### [Exercise details]
Could you repeat the records shown below exactly as written?

Data items
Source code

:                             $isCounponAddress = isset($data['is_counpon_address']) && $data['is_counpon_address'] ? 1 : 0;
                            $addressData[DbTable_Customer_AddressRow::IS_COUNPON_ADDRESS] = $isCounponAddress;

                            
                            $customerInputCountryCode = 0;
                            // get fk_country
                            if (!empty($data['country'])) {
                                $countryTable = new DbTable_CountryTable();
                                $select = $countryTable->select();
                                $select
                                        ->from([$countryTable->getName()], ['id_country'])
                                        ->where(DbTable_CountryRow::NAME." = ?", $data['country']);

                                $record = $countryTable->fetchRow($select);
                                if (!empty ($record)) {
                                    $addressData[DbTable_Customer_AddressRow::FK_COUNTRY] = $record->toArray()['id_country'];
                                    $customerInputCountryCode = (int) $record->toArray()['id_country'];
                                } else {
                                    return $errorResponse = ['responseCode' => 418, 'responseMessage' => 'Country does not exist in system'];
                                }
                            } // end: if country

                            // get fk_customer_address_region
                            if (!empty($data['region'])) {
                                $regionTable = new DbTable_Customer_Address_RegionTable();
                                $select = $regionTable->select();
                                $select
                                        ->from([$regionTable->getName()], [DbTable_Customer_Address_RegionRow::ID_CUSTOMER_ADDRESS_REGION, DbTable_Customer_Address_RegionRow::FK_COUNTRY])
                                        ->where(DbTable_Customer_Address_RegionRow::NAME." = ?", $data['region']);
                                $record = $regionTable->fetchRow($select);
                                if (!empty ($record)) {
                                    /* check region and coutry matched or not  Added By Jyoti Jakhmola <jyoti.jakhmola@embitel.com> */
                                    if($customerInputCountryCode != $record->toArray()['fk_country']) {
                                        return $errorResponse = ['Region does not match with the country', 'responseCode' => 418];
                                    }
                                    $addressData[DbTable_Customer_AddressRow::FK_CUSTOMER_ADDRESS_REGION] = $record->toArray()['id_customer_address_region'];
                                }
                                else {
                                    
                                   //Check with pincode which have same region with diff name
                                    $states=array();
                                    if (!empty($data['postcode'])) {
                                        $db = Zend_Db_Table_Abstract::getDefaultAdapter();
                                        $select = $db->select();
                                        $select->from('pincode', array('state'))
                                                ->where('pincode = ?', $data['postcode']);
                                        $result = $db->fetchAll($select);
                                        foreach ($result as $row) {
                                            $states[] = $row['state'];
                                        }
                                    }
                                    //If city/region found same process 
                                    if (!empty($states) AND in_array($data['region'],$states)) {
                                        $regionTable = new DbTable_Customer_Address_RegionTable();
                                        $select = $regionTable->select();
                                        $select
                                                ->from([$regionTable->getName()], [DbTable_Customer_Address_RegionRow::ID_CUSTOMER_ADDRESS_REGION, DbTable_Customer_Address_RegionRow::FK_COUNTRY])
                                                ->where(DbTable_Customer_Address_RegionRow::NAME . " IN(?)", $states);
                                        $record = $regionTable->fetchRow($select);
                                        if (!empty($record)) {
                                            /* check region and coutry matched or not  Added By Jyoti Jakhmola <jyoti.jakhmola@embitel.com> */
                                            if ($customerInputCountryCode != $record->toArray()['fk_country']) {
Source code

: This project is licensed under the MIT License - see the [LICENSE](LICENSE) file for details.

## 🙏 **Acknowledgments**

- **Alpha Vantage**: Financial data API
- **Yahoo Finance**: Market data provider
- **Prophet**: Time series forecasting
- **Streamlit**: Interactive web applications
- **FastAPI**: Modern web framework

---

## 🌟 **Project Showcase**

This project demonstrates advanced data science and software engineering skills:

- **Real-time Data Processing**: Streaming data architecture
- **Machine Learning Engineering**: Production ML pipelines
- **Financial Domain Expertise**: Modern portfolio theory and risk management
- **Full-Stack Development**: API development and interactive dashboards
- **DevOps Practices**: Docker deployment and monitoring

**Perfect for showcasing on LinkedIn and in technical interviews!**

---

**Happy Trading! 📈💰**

### [Expected answer]
Source code

:                             $isCounponAddress = isset($data['is_counpon_address']) && $data['is_counpon_address'] ? 1 : 0;
                            $addressData[DbTable_Customer_AddressRow::IS_COUNPON_ADDRESS] = $isCounponAddress;

                            
                            $customerInputCountryCode = 0;
                            // get fk_country
                            if (!empty($data['country'])) {
                                $countryTable = new DbTable_CountryTable();
                                $select = $countryTable->select();
                                $select
                                        ->from([$countryTable->getName()], ['id_country'])
                                        ->where(DbTable_CountryRow::NAME." = ?", $data['country']);

                                $record = $countryTable->fetchRow($select);
                                if (!empty ($record)) {
                                    $addressData[DbTable_Customer_AddressRow::FK_COUNTRY] = $record->toArray()['id_country'];
                                    $customerInputCountryCode = (int) $record->toArray()['id_country'];
                                } else {
                                    return $errorResponse = ['responseCode' => 418, 'responseMessage' => 'Country does not exist in system'];
                                }
                            } // end: if country

                            // get fk_customer_address_region
                            if (!empty($data['region'])) {
                                $regionTable = new DbTable_Customer_Address_RegionTable();
                                $select = $regionTable->select();
                                $select
                                        ->from([$regionTable->getName()], [DbTable_Customer_Address_RegionRow::ID_CUSTOMER_ADDRESS_REGION, DbTable_Customer_Address_RegionRow::FK_COUNTRY])
                                        ->where(DbTable_Customer_Address_RegionRow::NAME." = ?", $data['region']);
                                $record = $regionTable->fetchRow($select);
                                if (!empty ($record)) {
                                    /* check region and coutry matched or not  Added By Jyoti Jakhmola <jyoti.jakhmola@embitel.com> */
                                    if($customerInputCountryCode != $record->toArray()['fk_country']) {
                                        return $errorResponse = ['Region does not match with the country', 'responseCode' => 418];
                                    }
                                    $addressData[DbTable_Customer_AddressRow::FK_CUSTOMER_ADDRESS_REGION] = $record->toArray()['id_customer_address_region'];
                                }
                                else {
                                    
                                   //Check with pincode which have same region with diff name
                                    $states=array();
                                    if (!empty($data['postcode'])) {
                                        $db = Zend_Db_Table_Abstract::getDefaultAdapter();
                                        $select = $db->select();
                                        $select->from('pincode', array('state'))
                                                ->where('pincode = ?', $data['postcode']);
                                        $result = $db->fetchAll($select);
                                        foreach ($result as $row) {
                                            $states[] = $row['state'];
                                        }
                                    }
                                    //If city/region found same process 
                                    if (!empty($states) AND in_array($data['region'],$states)) {
                                        $regionTable = new DbTable_Customer_Address_RegionTable();
                                        $select = $regionTable->select();
                                        $select
                                                ->from([$regionTable->getName()], [DbTable_Customer_Address_RegionRow::ID_CUSTOMER_ADDRESS_REGION, DbTable_Customer_Address_RegionRow::FK_COUNTRY])
                                                ->where(DbTable_Customer_Address_RegionRow::NAME . " IN(?)", $states);
                                        $record = $regionTable->fetchRow($select);
                                        if (!empty($record)) {
                                            /* check region and coutry matched or not  Added By Jyoti Jakhmola <jyoti.jakhmola@embitel.com> */
                                            if ($customerInputCountryCode != $record->toArray()['fk_country']) {
Source code

: This project is licensed under the MIT License - see the [LICENSE](LICENSE) file for details.

## 🙏 **Acknowledgments**

- **Alpha Vantage**: Financial data API
- **Yahoo Finance**: Market data provider
- **Prophet**: Time series forecasting
- **Streamlit**: Interactive web applications
- **FastAPI**: Modern web framework

---

## 🌟 **Project Showcase**

This project demonstrates advanced data science and software engineering skills:

- **Real-time Data Processing**: Streaming data architecture
- **Machine Learning Engineering**: Production ML pipelines
- **Financial Domain Expertise**: Modern portfolio theory and risk management
- **Full-Stack Development**: API development and interactive dashboards
- **DevOps Practices**: Docker deployment and monitoring

**Perfect for showcasing on LinkedIn and in technical interviews!**

---

**Happy Trading! 📈💰**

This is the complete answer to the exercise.